:: Problem ::
Using the data below, output a verbatim copy of the lines between the one holding "right eye: (519, 240)" and the one holding "right eye: (101, 419)", inclusive, without any pictures.

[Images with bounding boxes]
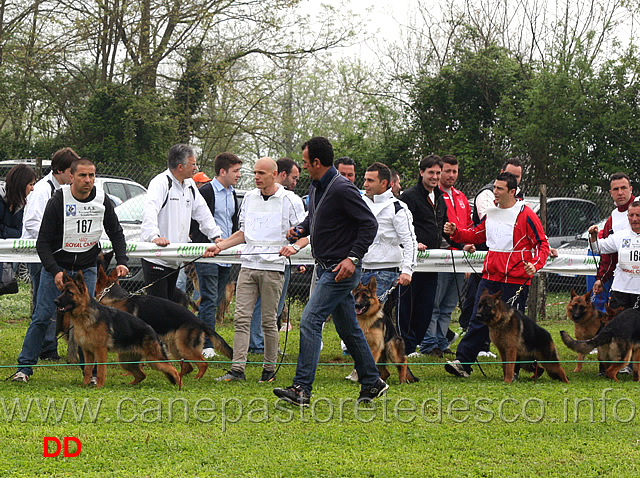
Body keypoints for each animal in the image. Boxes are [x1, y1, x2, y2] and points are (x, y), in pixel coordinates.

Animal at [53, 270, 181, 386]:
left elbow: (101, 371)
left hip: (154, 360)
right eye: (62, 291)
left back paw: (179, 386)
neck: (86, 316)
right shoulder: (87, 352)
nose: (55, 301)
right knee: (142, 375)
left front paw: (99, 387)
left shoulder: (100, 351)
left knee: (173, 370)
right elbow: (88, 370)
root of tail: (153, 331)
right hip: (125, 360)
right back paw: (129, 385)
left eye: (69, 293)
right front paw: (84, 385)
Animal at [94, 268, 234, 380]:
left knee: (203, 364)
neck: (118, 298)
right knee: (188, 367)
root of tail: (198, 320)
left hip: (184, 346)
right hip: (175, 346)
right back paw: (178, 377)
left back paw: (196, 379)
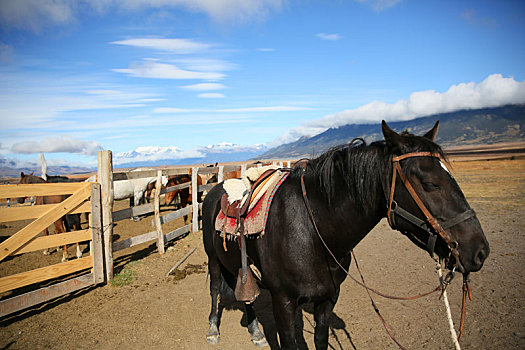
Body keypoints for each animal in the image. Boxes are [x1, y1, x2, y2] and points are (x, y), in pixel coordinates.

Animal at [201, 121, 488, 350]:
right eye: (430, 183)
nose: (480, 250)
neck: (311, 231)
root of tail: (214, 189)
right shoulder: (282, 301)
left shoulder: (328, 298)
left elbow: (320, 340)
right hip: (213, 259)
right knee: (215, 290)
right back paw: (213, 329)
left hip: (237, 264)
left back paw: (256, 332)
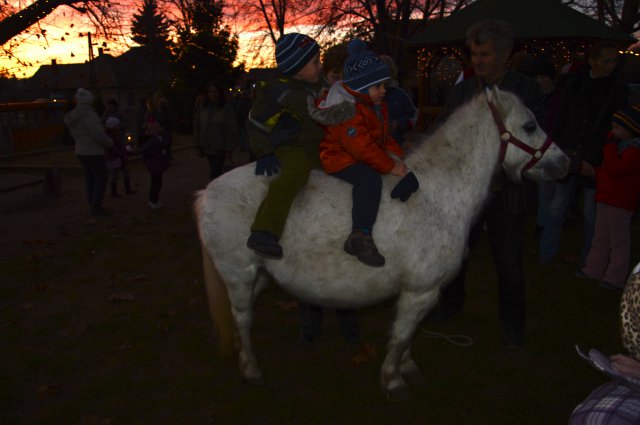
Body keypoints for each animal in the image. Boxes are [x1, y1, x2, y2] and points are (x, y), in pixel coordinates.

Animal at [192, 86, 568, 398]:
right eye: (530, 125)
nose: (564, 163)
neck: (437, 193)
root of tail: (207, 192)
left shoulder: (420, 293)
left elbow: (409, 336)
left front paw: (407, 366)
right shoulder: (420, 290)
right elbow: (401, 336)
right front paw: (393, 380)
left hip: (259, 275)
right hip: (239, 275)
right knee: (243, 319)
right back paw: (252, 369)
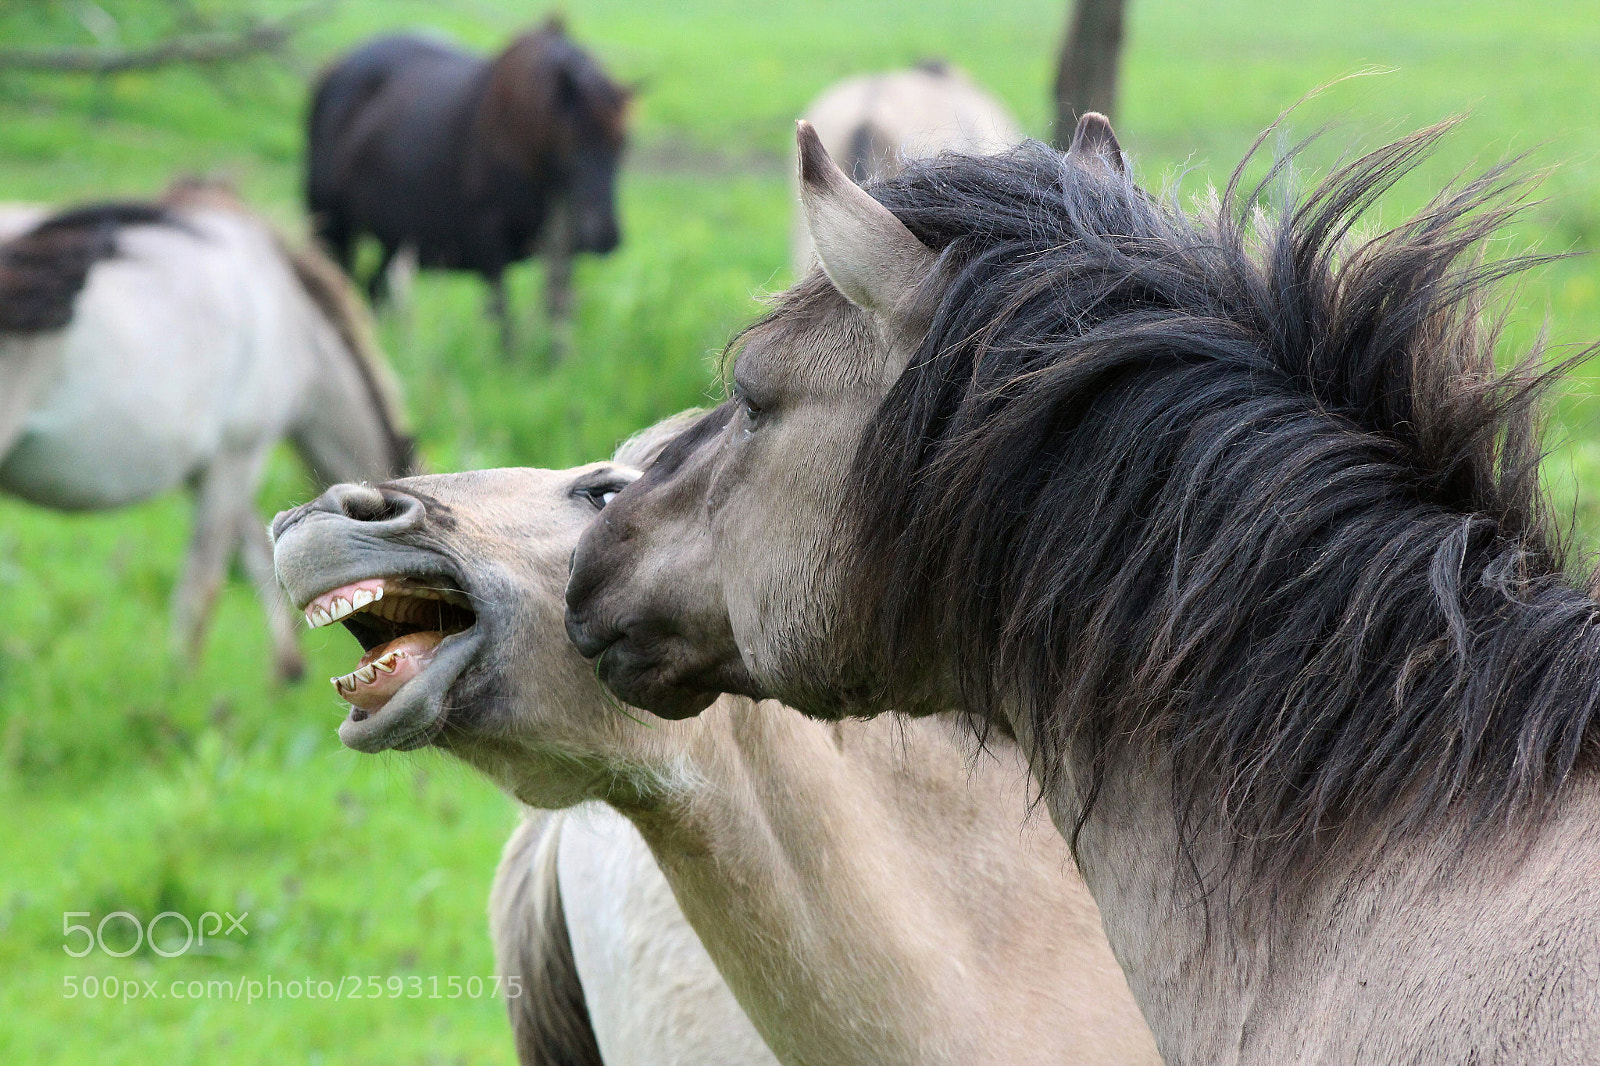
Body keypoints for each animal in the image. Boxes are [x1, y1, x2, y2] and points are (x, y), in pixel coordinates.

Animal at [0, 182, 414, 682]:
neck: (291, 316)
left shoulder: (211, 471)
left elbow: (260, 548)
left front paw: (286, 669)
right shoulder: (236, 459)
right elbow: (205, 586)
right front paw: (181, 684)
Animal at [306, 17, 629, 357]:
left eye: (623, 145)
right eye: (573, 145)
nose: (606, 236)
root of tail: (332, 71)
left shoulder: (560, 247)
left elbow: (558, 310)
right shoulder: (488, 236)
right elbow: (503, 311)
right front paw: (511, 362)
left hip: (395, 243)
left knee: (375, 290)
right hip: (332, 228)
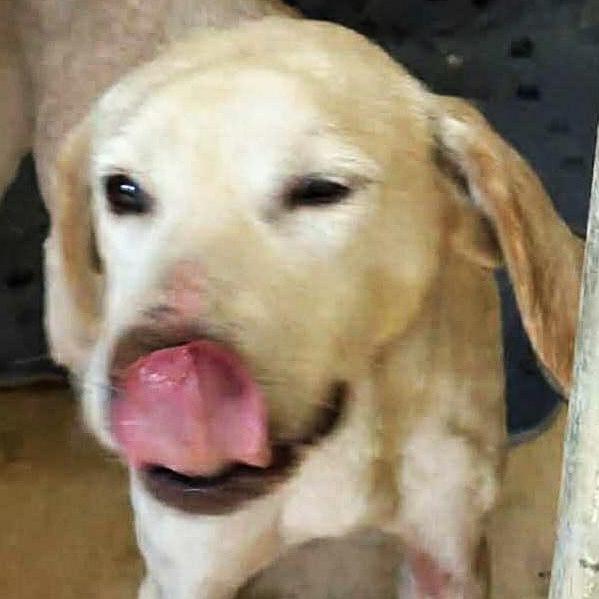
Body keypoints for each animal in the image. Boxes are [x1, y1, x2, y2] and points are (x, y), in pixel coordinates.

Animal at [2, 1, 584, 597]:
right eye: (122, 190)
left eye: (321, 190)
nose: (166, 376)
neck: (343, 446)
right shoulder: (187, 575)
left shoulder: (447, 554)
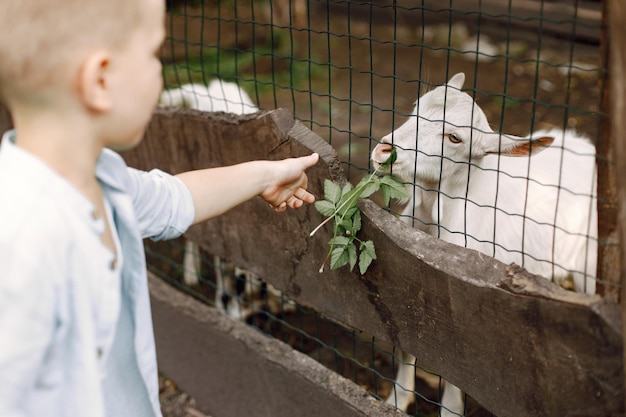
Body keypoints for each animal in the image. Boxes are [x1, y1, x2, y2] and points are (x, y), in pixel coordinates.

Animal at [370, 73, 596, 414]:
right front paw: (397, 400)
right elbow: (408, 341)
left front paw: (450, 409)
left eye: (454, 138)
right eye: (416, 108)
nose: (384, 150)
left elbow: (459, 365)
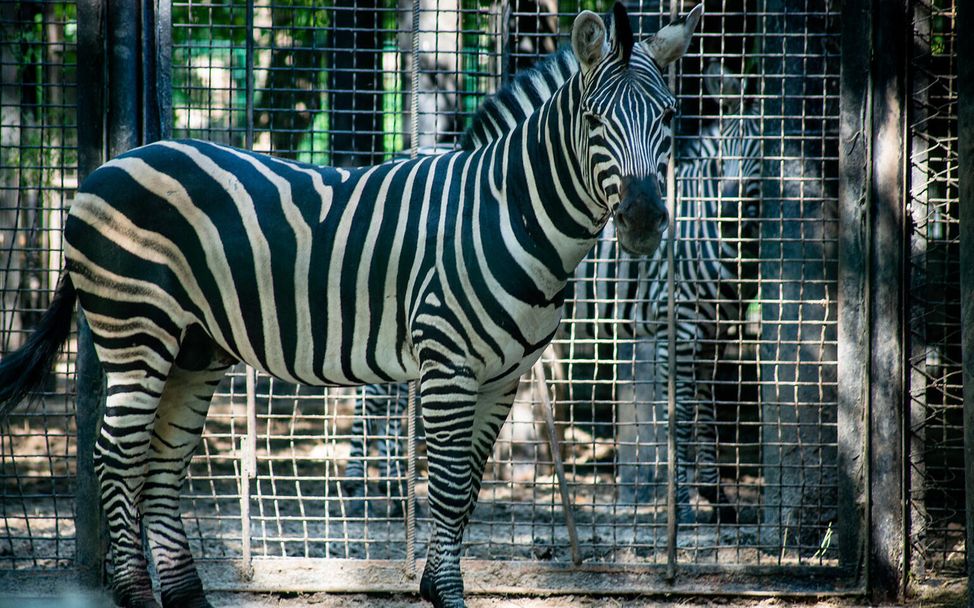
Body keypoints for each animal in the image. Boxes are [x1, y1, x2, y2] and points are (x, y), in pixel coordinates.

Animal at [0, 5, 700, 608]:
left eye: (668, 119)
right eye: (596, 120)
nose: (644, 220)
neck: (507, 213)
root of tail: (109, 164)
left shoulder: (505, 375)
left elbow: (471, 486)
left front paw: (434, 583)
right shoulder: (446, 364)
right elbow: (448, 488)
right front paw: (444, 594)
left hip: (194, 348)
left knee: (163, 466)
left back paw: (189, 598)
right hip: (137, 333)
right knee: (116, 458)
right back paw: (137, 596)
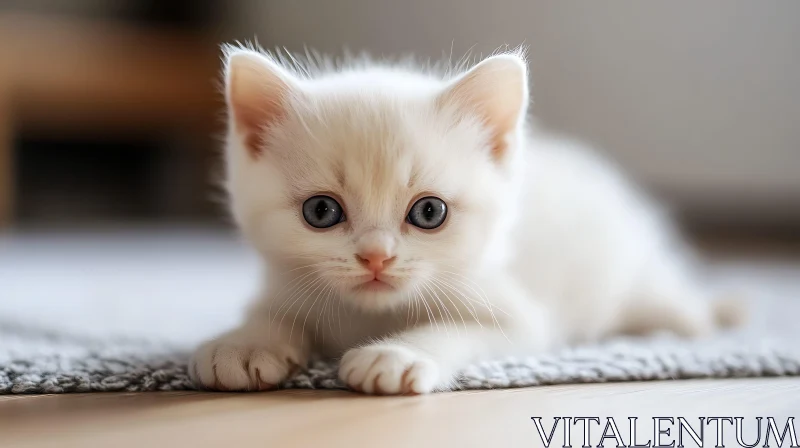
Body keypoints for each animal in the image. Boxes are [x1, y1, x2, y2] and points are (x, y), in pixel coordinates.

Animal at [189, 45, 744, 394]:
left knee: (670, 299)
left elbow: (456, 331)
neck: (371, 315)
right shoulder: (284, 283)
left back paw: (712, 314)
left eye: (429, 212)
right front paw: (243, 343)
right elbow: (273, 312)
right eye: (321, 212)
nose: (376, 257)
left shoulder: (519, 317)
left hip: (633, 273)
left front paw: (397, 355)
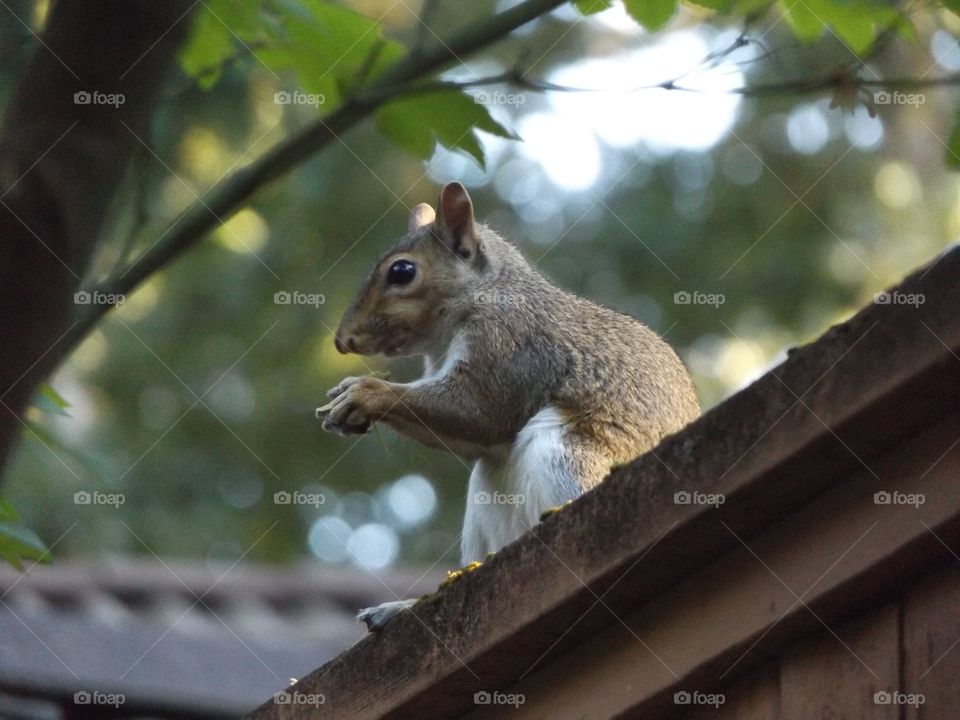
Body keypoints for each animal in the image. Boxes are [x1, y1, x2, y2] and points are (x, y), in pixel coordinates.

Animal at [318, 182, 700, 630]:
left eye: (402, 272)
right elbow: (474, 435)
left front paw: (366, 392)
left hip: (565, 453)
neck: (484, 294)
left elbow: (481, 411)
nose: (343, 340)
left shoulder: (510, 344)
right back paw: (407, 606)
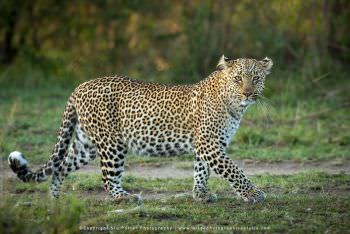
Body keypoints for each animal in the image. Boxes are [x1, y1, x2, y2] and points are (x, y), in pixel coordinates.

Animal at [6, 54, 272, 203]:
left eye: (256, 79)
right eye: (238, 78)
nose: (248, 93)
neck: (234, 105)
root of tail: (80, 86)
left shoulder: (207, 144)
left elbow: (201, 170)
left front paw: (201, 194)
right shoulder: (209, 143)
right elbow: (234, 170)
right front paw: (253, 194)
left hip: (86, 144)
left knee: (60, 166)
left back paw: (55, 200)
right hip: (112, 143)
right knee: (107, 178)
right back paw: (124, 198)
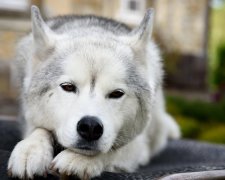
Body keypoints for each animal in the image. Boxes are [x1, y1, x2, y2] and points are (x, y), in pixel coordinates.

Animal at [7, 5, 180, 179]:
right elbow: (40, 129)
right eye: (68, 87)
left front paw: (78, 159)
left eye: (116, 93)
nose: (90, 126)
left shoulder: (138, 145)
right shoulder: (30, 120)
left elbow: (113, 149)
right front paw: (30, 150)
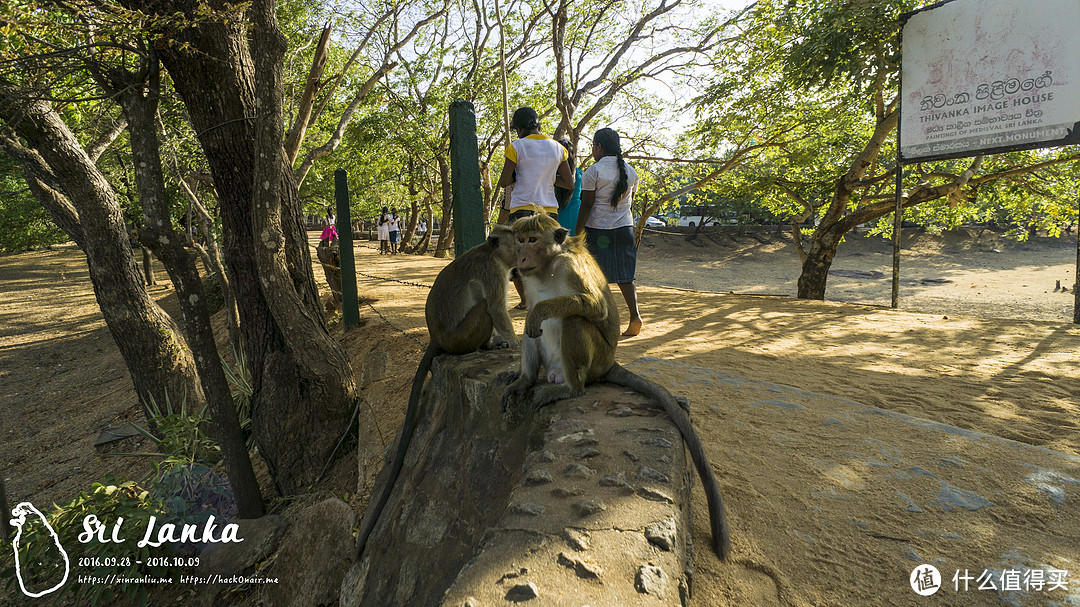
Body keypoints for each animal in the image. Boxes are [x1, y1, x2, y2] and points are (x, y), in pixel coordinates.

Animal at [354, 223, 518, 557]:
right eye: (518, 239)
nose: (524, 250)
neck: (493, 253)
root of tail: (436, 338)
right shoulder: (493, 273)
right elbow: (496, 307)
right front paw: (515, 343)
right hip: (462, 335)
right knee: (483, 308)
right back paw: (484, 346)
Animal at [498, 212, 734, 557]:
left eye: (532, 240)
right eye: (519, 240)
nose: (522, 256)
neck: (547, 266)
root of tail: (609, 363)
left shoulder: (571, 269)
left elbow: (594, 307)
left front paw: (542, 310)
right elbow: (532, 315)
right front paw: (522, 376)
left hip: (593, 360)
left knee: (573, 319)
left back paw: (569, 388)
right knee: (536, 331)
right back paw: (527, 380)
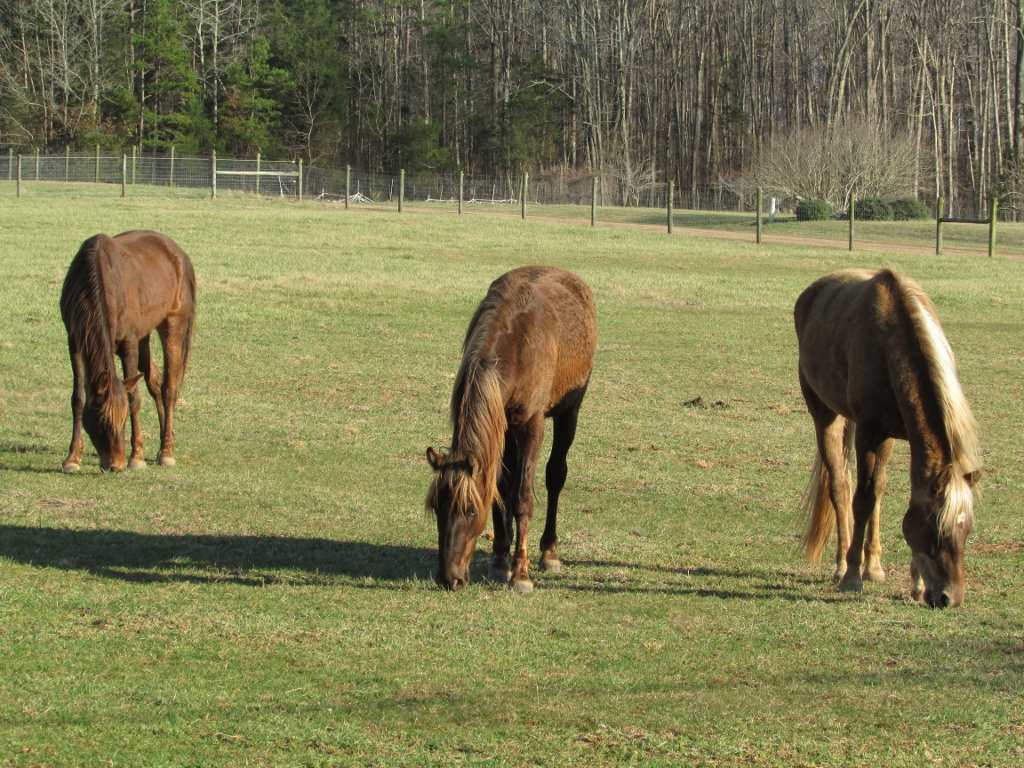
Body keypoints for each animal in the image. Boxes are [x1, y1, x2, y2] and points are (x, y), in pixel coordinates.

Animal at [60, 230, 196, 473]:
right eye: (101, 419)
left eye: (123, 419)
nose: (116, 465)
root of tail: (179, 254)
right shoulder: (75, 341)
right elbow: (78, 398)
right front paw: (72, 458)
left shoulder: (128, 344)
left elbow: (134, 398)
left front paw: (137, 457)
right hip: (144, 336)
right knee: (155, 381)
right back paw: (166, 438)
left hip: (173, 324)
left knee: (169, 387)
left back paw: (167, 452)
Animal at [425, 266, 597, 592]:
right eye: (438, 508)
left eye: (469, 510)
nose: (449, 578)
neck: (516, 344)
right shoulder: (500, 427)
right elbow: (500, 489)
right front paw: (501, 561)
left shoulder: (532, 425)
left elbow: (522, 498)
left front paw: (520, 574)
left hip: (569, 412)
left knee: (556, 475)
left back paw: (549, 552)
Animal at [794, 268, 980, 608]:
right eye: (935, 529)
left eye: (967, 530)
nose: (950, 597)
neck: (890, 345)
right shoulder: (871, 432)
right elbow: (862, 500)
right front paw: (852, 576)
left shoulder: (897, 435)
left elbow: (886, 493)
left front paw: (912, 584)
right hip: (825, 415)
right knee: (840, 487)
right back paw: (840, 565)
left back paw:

:: Task answer ::
right eye: (519, 240)
nose: (522, 256)
neck: (547, 266)
root of tail: (609, 363)
left shoulder: (571, 269)
left elbow: (594, 307)
left front paw: (542, 310)
right elbow: (532, 315)
right front paw: (522, 376)
left hip: (593, 360)
left knee: (573, 319)
left back paw: (569, 388)
right knee: (536, 331)
right back paw: (527, 380)
Body keypoints for each animal in the image. Boxes are [x1, y1, x2, y2] and points are (x, y), in pixel coordinates.

Animal at [60, 230, 196, 473]:
right eye: (101, 419)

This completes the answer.